Text:

++++++++++

3. Genuine Issues of Material Fact Remain as to Whether the AFLA, as Administered, Fosters an Excessive Government Entanglement with Religion
The plaintiffs argue that HHS' review and monitoring procedures have been consistently inadequate. The plaintiffs contend that HHS has often fallen short of its goals by approving religious materials, or failing to monitor and prevent the use of religious materials. In addition, plaintiffs contend that HHS failed to monitor the religiosity of grantees, and even when aware that a project was intimately connected with a religious grantee, failed to increase its monitoring. Furthermore, the plaintiffs contend that HHS funds grantees without knowing what services will be offered as part of the AFLA project, inadequately instructs grantees about compliance with AFLA, and improperly revises its review forms to remove suggestions of problems in grantees' programs. The plaintiffs argue that, in some areas, the current AFLA program does too little to prevent Establishment Clause violations, and in other areas creates an excessive government entanglement with religion.

++++++++++

Work task:
Copy out the passage about the AFLA and government entanglement with religion word for word, heading included.

++++++++++

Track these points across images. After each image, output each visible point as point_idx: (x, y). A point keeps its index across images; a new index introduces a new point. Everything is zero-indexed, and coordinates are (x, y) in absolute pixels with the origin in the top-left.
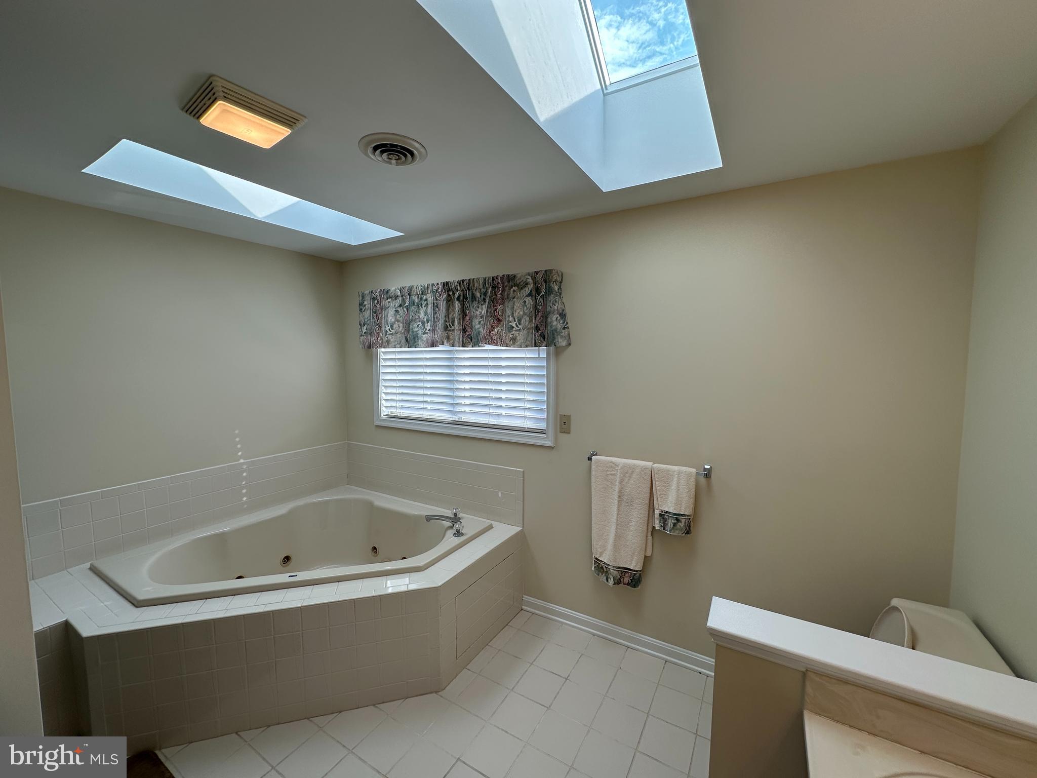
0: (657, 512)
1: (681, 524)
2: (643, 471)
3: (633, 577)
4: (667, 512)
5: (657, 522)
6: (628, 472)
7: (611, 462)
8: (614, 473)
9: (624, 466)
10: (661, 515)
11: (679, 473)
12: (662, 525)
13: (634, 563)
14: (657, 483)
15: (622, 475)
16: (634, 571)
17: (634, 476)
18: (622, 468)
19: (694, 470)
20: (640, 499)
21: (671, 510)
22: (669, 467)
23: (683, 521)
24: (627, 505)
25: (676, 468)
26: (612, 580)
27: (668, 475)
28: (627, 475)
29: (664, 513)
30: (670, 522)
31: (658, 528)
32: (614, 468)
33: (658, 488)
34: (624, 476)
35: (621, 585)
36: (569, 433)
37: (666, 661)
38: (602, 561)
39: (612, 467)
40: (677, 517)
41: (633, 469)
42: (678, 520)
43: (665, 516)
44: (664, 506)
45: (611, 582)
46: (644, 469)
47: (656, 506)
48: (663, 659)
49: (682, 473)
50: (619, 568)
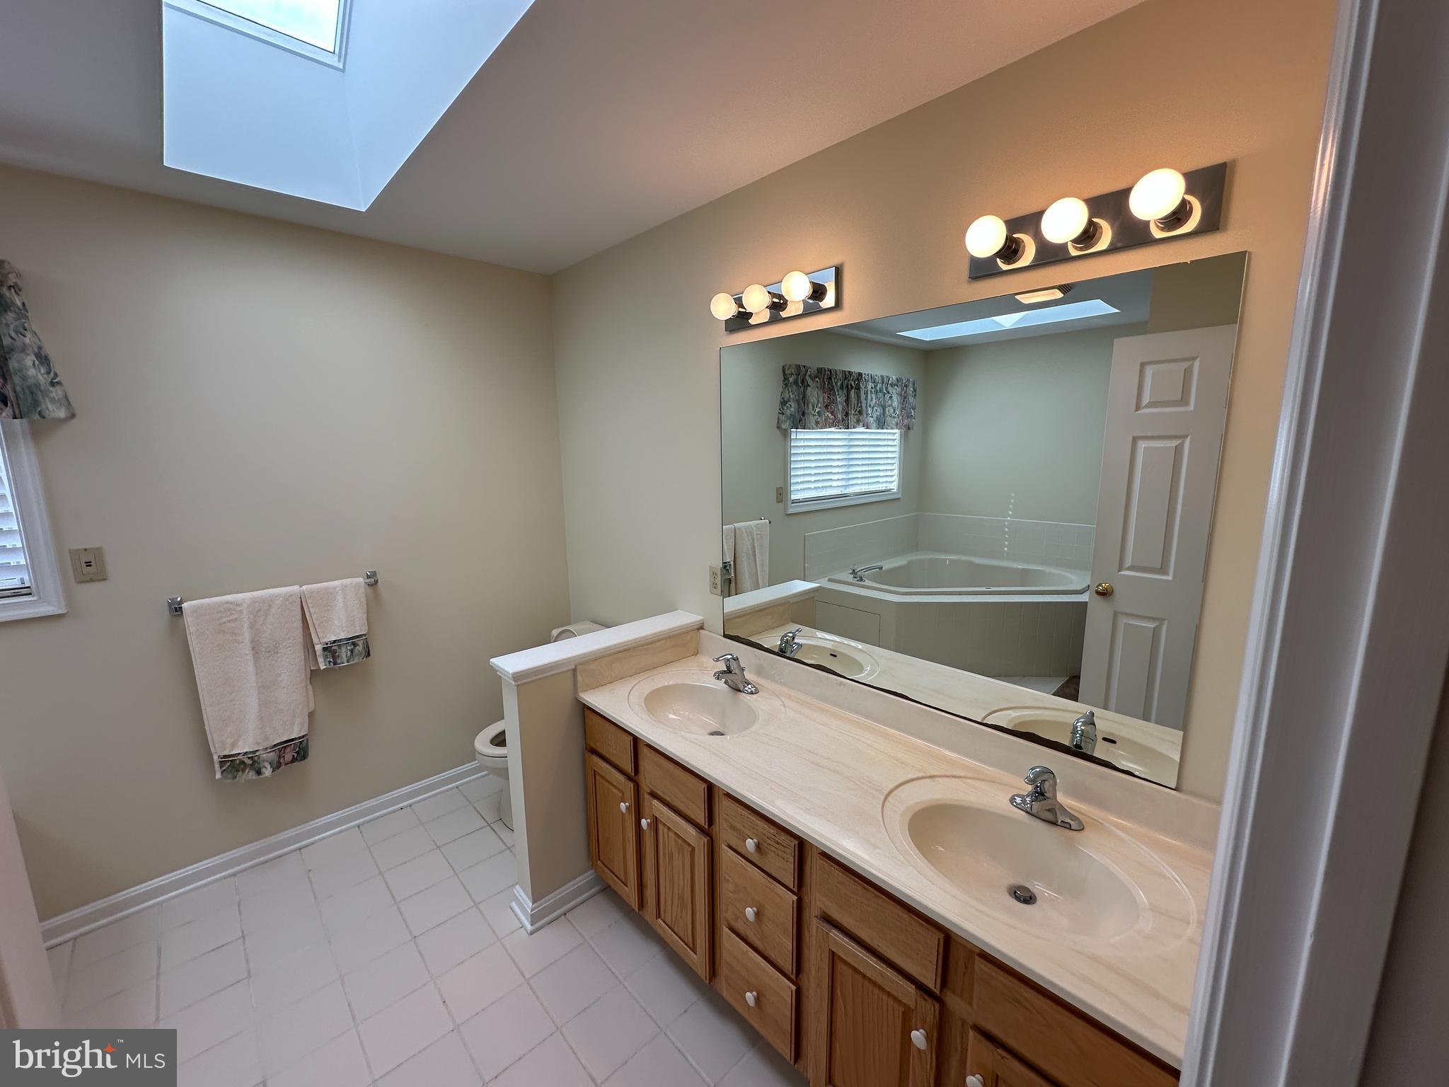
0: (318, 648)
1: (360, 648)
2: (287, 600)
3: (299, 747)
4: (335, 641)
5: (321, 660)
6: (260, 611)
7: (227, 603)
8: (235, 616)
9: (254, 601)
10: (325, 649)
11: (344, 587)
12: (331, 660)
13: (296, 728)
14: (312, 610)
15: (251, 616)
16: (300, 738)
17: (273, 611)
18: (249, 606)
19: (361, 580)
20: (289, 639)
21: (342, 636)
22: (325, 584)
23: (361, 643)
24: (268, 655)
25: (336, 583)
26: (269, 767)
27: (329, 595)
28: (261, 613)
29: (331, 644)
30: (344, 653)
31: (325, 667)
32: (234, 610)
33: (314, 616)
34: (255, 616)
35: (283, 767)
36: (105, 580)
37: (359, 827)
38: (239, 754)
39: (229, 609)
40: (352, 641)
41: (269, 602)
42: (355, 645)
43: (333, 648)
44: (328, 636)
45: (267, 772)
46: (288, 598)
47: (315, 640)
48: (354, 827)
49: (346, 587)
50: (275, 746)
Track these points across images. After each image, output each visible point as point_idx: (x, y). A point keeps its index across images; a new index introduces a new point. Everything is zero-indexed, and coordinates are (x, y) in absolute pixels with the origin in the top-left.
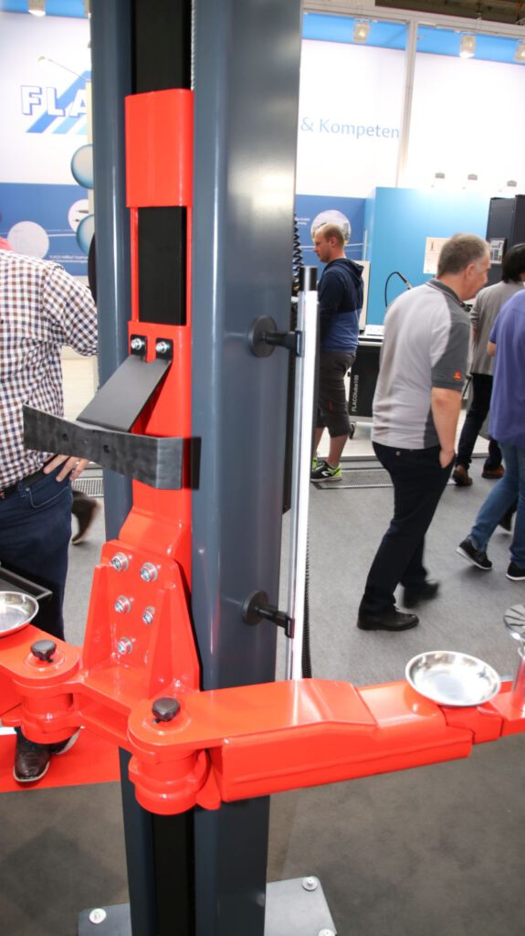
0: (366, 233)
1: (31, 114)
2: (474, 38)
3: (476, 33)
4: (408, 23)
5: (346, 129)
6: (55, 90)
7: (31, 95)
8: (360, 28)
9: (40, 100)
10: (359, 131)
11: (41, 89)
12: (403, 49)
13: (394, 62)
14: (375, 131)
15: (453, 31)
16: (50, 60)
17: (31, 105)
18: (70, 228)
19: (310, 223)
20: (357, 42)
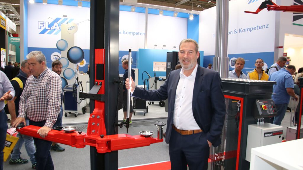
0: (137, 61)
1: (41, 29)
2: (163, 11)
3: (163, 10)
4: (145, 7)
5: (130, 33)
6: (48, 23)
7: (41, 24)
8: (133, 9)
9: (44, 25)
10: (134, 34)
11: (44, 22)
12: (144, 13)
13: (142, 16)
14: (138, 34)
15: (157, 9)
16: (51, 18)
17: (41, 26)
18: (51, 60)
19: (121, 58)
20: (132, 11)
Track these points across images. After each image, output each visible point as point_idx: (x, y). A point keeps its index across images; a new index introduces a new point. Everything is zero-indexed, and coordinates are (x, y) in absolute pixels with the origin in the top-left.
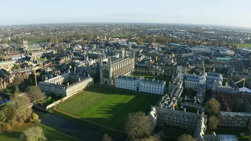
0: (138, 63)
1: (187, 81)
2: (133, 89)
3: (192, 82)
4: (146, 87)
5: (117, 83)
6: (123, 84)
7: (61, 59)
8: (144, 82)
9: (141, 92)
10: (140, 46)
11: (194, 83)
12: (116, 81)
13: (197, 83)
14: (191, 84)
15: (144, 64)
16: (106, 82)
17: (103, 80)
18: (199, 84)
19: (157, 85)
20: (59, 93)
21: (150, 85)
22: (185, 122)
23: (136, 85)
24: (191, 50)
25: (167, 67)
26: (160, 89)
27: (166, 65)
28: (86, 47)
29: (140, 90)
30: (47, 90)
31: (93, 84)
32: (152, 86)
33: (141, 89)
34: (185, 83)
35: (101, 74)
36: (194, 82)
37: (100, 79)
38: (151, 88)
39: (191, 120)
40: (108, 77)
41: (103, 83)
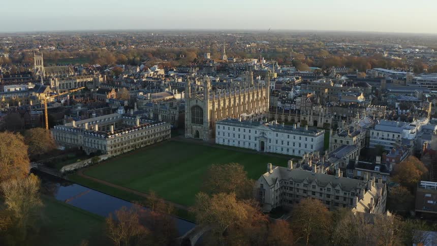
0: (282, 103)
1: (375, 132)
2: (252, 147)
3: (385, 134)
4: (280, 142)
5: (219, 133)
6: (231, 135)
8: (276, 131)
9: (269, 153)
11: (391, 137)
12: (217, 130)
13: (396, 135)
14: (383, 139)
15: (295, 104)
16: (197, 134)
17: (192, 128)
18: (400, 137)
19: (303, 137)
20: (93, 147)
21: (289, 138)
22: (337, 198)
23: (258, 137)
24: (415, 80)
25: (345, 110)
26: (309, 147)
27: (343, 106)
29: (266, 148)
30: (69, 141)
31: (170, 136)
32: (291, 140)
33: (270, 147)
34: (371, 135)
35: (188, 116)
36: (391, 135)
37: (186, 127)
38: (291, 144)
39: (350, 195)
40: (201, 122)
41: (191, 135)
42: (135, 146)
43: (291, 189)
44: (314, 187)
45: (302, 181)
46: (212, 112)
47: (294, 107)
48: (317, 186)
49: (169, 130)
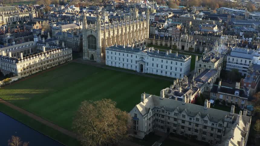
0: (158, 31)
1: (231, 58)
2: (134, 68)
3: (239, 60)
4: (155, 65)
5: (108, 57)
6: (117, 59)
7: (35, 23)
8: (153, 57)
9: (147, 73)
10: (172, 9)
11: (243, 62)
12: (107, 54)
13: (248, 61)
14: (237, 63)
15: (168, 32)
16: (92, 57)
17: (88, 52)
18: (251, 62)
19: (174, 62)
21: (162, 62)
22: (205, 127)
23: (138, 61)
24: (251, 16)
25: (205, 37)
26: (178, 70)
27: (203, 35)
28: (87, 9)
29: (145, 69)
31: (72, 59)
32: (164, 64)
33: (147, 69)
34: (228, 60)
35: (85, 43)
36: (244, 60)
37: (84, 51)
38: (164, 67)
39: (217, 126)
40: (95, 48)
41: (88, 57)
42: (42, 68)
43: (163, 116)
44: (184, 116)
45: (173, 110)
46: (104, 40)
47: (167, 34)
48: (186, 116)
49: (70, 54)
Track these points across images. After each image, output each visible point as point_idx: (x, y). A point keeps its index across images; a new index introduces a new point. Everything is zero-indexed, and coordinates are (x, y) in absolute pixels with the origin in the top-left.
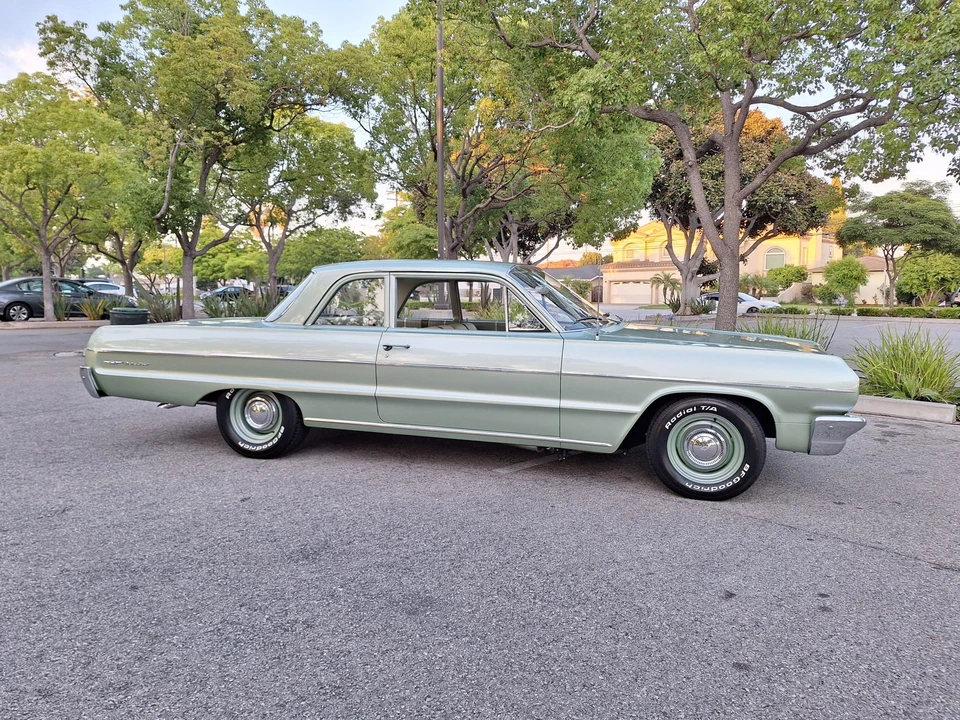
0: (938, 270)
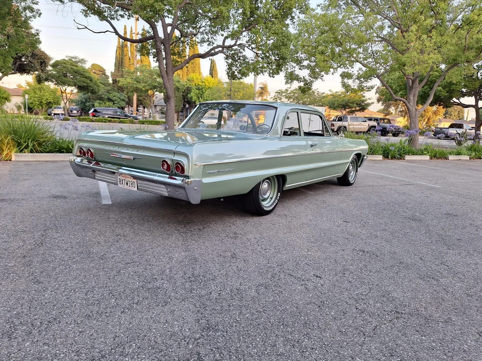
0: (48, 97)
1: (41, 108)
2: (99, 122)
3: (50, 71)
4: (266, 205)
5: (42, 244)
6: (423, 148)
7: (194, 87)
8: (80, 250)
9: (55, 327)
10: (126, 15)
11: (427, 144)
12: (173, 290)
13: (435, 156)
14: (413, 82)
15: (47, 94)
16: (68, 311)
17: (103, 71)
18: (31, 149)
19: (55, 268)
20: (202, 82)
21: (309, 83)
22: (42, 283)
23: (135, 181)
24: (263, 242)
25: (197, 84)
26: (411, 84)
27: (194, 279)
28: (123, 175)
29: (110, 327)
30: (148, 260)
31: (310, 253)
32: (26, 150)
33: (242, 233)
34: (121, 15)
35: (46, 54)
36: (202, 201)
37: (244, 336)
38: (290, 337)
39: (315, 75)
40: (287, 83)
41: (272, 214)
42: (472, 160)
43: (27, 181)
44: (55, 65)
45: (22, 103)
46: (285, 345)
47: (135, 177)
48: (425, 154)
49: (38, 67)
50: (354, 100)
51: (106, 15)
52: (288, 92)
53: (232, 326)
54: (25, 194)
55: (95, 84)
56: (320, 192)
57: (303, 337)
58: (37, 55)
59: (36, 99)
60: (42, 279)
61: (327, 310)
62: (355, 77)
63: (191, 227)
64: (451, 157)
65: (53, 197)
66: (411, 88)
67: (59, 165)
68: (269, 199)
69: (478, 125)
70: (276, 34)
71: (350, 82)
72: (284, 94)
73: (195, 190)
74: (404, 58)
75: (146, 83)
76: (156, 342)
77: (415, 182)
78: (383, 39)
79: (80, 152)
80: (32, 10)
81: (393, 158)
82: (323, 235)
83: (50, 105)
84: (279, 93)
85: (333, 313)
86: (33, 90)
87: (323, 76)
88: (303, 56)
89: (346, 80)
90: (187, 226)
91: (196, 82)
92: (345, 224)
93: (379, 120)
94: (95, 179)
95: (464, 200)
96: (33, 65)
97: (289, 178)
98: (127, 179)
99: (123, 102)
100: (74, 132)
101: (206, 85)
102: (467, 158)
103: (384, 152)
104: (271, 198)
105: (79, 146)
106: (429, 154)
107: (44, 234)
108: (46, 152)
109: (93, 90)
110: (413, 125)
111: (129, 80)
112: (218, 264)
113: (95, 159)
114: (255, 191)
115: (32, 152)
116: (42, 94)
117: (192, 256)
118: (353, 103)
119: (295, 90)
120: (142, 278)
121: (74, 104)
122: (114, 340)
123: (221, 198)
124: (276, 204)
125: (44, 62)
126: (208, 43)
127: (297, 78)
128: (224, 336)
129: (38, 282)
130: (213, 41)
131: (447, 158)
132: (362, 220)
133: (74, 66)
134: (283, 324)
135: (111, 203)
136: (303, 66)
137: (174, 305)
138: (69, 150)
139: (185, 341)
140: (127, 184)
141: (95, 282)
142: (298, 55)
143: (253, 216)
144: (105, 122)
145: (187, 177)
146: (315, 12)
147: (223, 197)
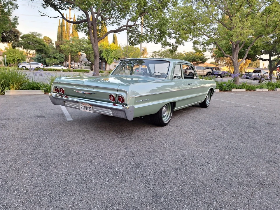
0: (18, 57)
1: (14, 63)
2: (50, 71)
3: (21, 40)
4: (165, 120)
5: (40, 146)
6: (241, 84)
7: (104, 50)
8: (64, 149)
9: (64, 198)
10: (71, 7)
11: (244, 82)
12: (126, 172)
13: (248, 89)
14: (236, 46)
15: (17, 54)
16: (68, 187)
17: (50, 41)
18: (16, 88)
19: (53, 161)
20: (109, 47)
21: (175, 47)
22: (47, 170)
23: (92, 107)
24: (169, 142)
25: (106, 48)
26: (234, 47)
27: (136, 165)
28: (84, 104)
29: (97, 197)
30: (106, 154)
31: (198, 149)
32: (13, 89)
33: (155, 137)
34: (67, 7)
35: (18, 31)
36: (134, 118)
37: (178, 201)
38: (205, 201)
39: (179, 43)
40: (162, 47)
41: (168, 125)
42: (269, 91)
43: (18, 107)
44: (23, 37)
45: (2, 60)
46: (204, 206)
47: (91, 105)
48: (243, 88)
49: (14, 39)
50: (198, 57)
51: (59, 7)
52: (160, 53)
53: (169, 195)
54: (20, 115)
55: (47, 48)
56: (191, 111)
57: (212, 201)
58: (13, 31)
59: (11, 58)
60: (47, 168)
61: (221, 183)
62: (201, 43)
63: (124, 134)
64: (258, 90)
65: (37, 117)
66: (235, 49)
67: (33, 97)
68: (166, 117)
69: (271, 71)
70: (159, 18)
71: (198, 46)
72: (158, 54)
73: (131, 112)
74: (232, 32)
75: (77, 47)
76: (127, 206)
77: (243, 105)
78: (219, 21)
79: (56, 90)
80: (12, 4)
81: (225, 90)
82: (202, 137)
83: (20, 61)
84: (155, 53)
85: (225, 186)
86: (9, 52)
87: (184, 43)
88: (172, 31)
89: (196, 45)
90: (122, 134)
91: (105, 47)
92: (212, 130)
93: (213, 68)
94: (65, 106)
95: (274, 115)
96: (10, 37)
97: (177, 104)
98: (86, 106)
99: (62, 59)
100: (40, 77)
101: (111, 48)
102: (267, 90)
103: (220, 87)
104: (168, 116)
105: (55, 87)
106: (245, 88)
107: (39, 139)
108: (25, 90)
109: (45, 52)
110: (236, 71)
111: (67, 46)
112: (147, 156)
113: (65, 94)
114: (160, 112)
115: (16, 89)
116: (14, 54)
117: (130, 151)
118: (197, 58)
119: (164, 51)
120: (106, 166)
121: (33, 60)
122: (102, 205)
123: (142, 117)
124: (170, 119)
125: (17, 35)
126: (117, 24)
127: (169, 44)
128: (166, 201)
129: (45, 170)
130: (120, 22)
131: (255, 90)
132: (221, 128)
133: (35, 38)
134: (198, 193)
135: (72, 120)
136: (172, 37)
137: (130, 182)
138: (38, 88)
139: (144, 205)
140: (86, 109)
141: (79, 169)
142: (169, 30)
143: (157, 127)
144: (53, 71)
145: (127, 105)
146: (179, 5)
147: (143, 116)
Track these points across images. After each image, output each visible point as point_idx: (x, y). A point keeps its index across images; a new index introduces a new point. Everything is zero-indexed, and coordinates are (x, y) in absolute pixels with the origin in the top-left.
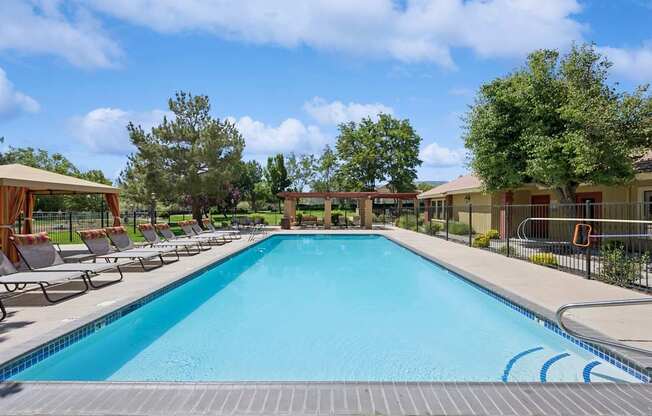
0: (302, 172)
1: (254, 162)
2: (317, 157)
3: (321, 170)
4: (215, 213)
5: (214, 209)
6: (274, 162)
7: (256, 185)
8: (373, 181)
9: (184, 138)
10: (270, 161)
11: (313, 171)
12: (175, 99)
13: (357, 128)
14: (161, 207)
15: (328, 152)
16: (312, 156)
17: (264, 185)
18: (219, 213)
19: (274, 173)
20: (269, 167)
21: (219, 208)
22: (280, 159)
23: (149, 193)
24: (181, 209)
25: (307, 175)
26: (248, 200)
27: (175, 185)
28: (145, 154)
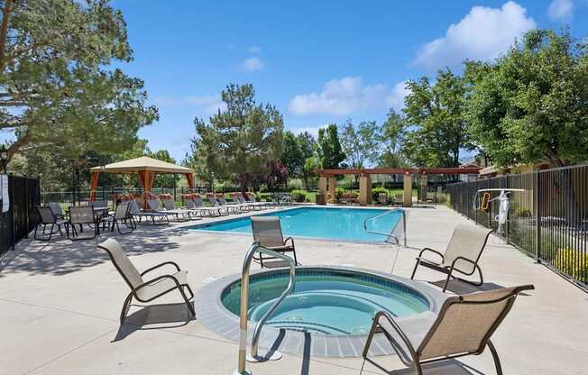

++++++++++

Answer area:
3. Genuine Issues of Material Fact Remain as to Whether the AFLA, as Administered, Fosters an Excessive Government Entanglement with Religion
The plaintiffs argue that HHS' review and monitoring procedures have been consistently inadequate. The plaintiffs contend that HHS has often fallen short of its goals by approving religious materials, or failing to monitor and prevent the use of religious materials. In addition, plaintiffs contend that HHS failed to monitor the religiosity of grantees, and even when aware that a project was intimately connected with a religious grantee, failed to increase its monitoring. Furthermore, the plaintiffs contend that HHS funds grantees without knowing what services will be offered as part of the AFLA project, inadequately instructs grantees about compliance with AFLA, and improperly revises its review forms to remove suggestions of problems in grantees' programs. The plaintiffs argue that, in some areas, the current AFLA program does too little to prevent Establishment Clause violations, and in other areas creates an excessive government entanglement with religion.